Reader Submitted Story

Wesley came from Virginia, leaving his girl behind until he built her a house and found a real preacher to perform a wedding. She cried for days before he left, holding onto the sides of the buggy as it pulled away. Wesley was strong and didn't look back although his heart was hurting in his chest. "Melinda, oh Melinda," he thought to himself as the miles fell behind him.It took him some time to get settled in the village he chose. The rain came and then the heat. Wesley took sick and but for the cool hand of Janel, he would have not recovered from his fever. Janel was fair of face and tender and gentle. Wesley loved her although he was wracked with guilt. As the day passed, his house began to form into a lovely shape, windows that caught the light and the lilt of the eaves gave the house a happy look. Every week, Wesley would send Melinda a letter to tell her how her house was coming along and to tell her he pined the days away waiting for the time he could send for her. Janel brought Wesley his dinner every day, always covered with a clean, sweet smelling cloth that she left with him. It held her scent and he soon had a collection of them that he kept in his top drawer. The weeks passed and suddenly no more letters came from Melinda, no words of love or comfort for him, no talk of coming to him. As the house was finished and the furniture moved in, Wesley knew he couldn't live in the house alone. Janel comforted him and one day when the light was sparkling in her hair, he asked her to be his wife.
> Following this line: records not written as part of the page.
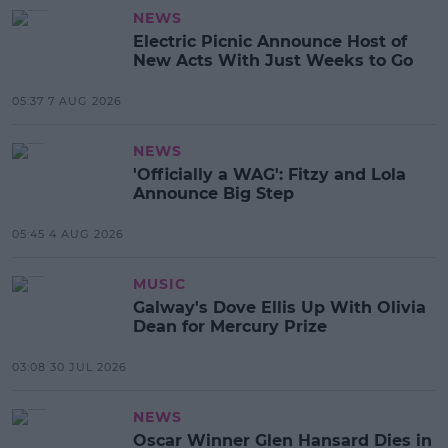
NEWS
Electric Picnic Announce Host of
New Acts With Just Weeks to Go
05:37 7 AUG 2026
NEWS
'Officially a WAG': Fitzy and Lola
Announce Big Step
05:45 4 AUG 2026
MUSIC
Galway's Dove Ellis Up With Olivia
Dean for Mercury Prize
03:08 30 JUL 2026
NEWS
Oscar Winner Glen Hansard Dies in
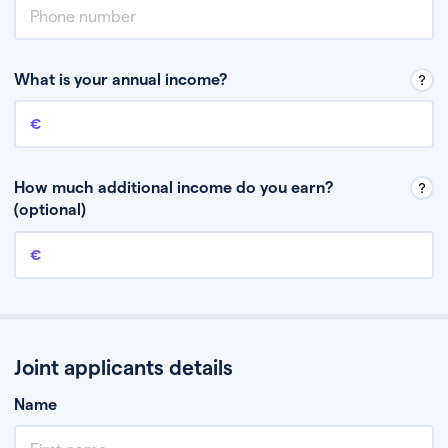
What is your annual income?
Annual income
This is your guaranteed gross annual income. Don’t include any
discretionary income like bonuses or commission.
How much additional income do you earn?
(optional)
Additional income
This should include other guaranteed income, for example rental
income or bonuses.
Joint applicants details
Name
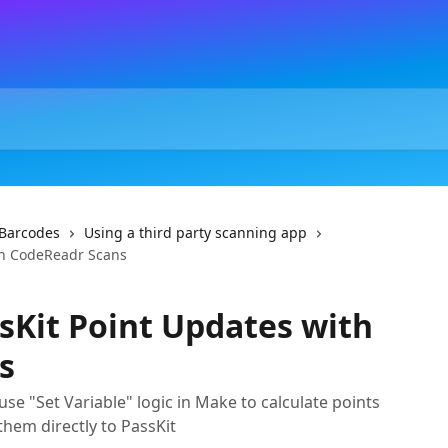
Barcodes
Using a third party scanning app
th CodeReadr Scans
Kit Point Updates with
s
se "Set Variable" logic in Make to calculate points
hem directly to PassKit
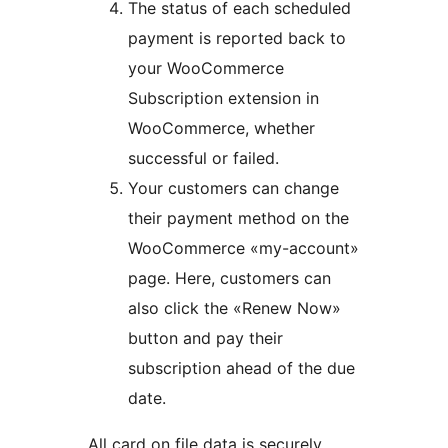
The status of each scheduled
payment is reported back to
your WooCommerce
Subscription extension in
WooCommerce, whether
successful or failed.
Your customers can change
their payment method on the
WooCommerce «my-account»
page. Here, customers can
also click the «Renew Now»
button and pay their
subscription ahead of the due
date.
All card on file data is securely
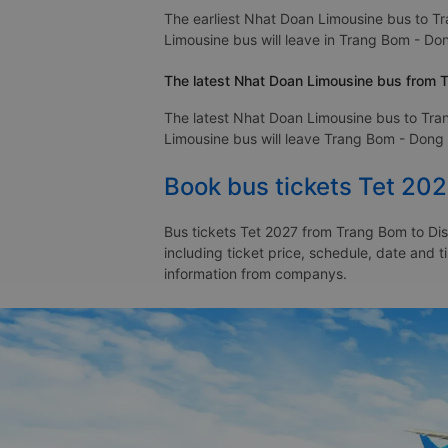
The earliest Nhat Doan Limousine bus to Tr
Limousine bus will leave in Trang Bom - Dong
The latest Nhat Doan Limousine bus from Tr
The latest Nhat Doan Limousine bus to Tran
Limousine bus will leave Trang Bom - Dong Na
Book bus tickets Tet 202
Bus tickets Tet 2027 from Trang Bom to Dist
including ticket price, schedule, date and t
information from companys.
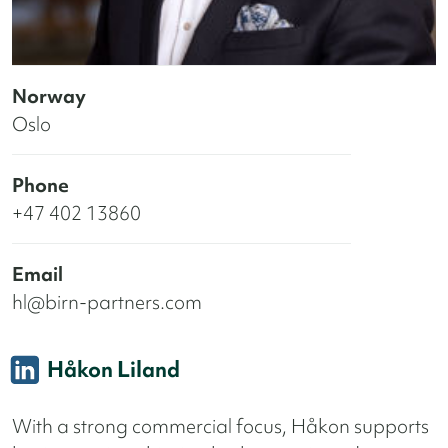
Norway
Oslo
Phone
+47 402 13860
Email
hl@birn-partners.com
Håkon Liland
With a strong commercial focus, Håkon supports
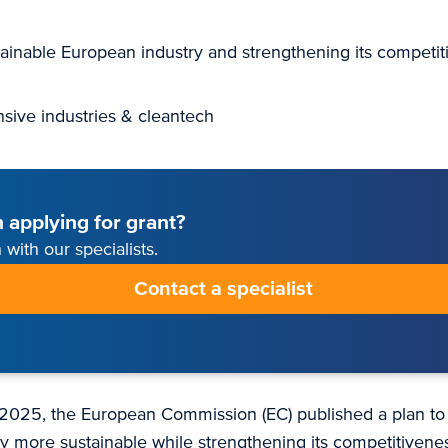
ainable European industry and strengthening its competit
nsive industries & cleantech
 applying for grant?
 with our specialists.
Contact a specialist
2025, the European Commission (EC) published a plan to
y more sustainable while strengthening its competitivene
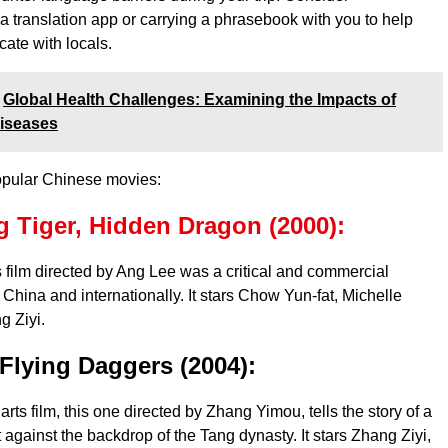
 translation app or carrying a phrasebook with you to help
ate with locals.
Global Health Challenges: Examining the Impacts of
Diseases
opular Chinese movies:
 Tiger, Hidden Dragon (2000):
ts film directed by Ang Lee was a critical and commercial
China and internationally. It stars Chow Yun-fat, Michelle
g Ziyi.
Flying Daggers (2004):
arts film, this one directed by Zhang Yimou, tells the story of a
t against the backdrop of the Tang dynasty. It stars Zhang Ziyi,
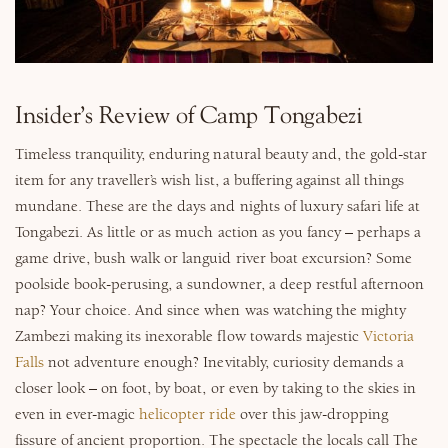
Why Micato
Insider’s Review of Camp Tongabezi
Timeless tranquility, enduring natural beauty and, the gold-star
item for any traveller’s wish list, a buffering against all things
mundane. These are the days and nights of luxury safari life at
Tongabezi. As little or as much action as you fancy – perhaps a
game drive, bush walk or languid river boat excursion? Some
poolside book-perusing, a sundowner, a deep restful afternoon
nap? Your choice. And since when was watching the mighty
Zambezi making its inexorable flow towards majestic
Victoria
Falls
not adventure enough? Inevitably, curiosity demands a
closer look – on foot, by boat, or even by taking to the skies in
even in ever-magic
helicopter ride
over this jaw-dropping
fissure of ancient proportion. The spectacle the locals call The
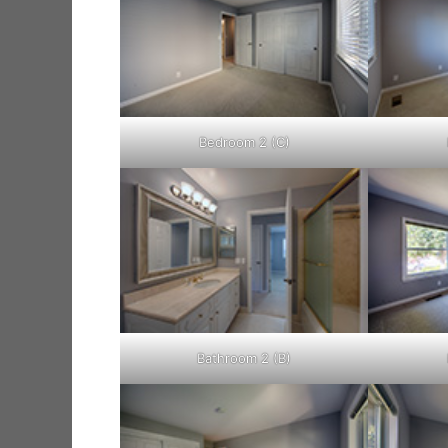
Bedroom 2 (C)
Bathroom 2 (B)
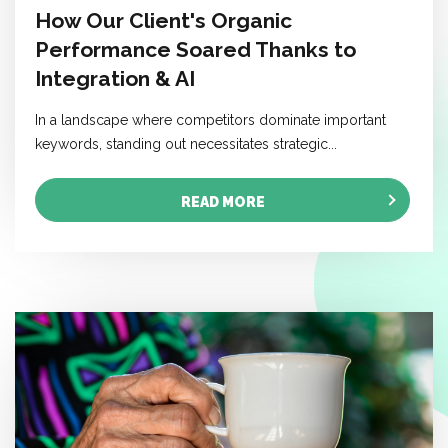
How Our Client's Organic
Performance Soared Thanks to
Integration & AI
In a landscape where competitors dominate important
keywords, standing out necessitates strategic...
READ MORE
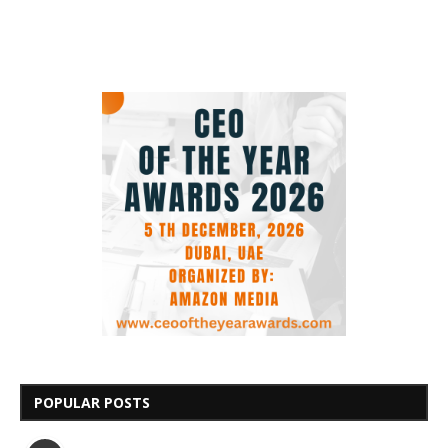
POPULAR POSTS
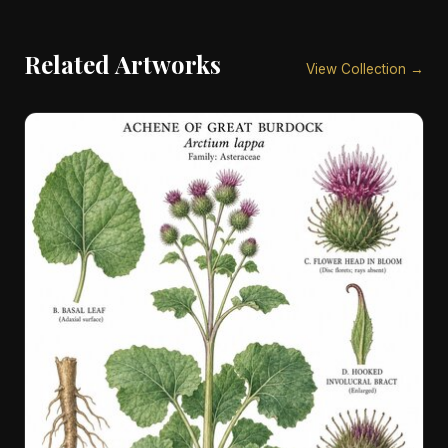
Related Artworks
View Collection →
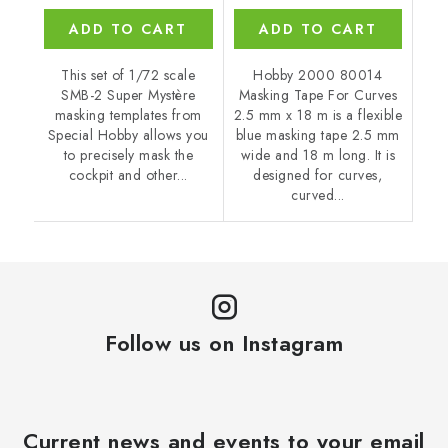
ADD TO CART
ADD TO CART
This set of 1/72 scale
Hobby 2000 80014
SMB-2 Super Mystère
Masking Tape For Curves
masking templates from
2.5 mm x 18 m is a flexible
Special Hobby allows you
blue masking tape 2.5 mm
to precisely mask the
wide and 18 m long. It is
cockpit and other...
designed for curves,
curved...
Follow us on Instagram
Current news and events to your email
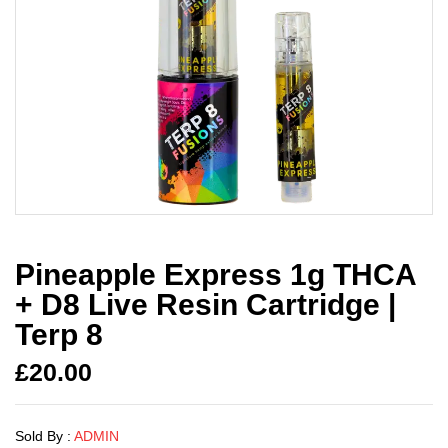
Pineapple Express 1g THCA
+ D8 Live Resin Cartridge |
Terp 8
£
20.00
Sold By :
ADMIN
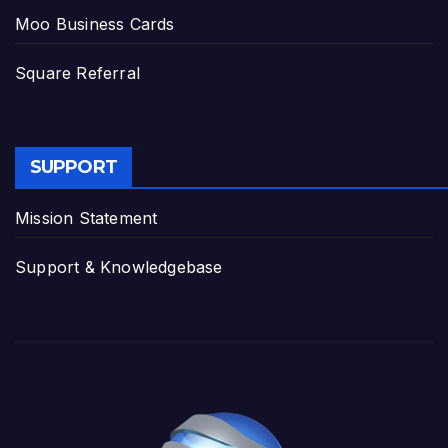
Moo Business Cards
Square Referral
SUPPORT
Mission Statement
Support & Knowledgebase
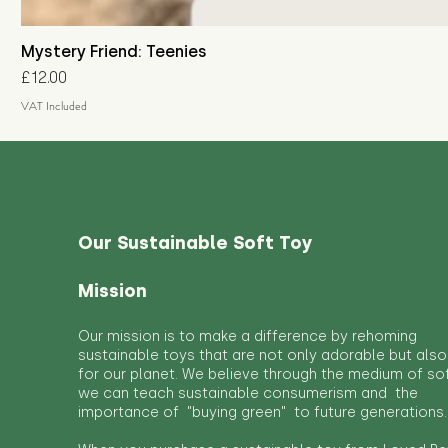
Mystery Friend: Teenies
Price
£12.00
VAT Included
Our Sustainable Soft Toy
Mission
Our mission is to make a difference by rehoming
sustainable toys that are not only adorable but also
for our planet. We believe through the medium of so
we can teach sustainable consumerism and the
importance of "buying green" to future generations.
She fell into his arms, kissing him on the cheek. They were married. The house was warm with light coming in the windows, trees shading the porches, and breezes blowing through the hallways. After the babies were born, Janel worked harder to make their home happy and she succeeded. Except, Wesley began to think the house needed a name, it was so much a part of their family. He named the house "Melinda" for the love he left and would never see again. Wesley and Janel lived in the house until they died, months apart, their children never knowing why they lived in a house called 'Melinda."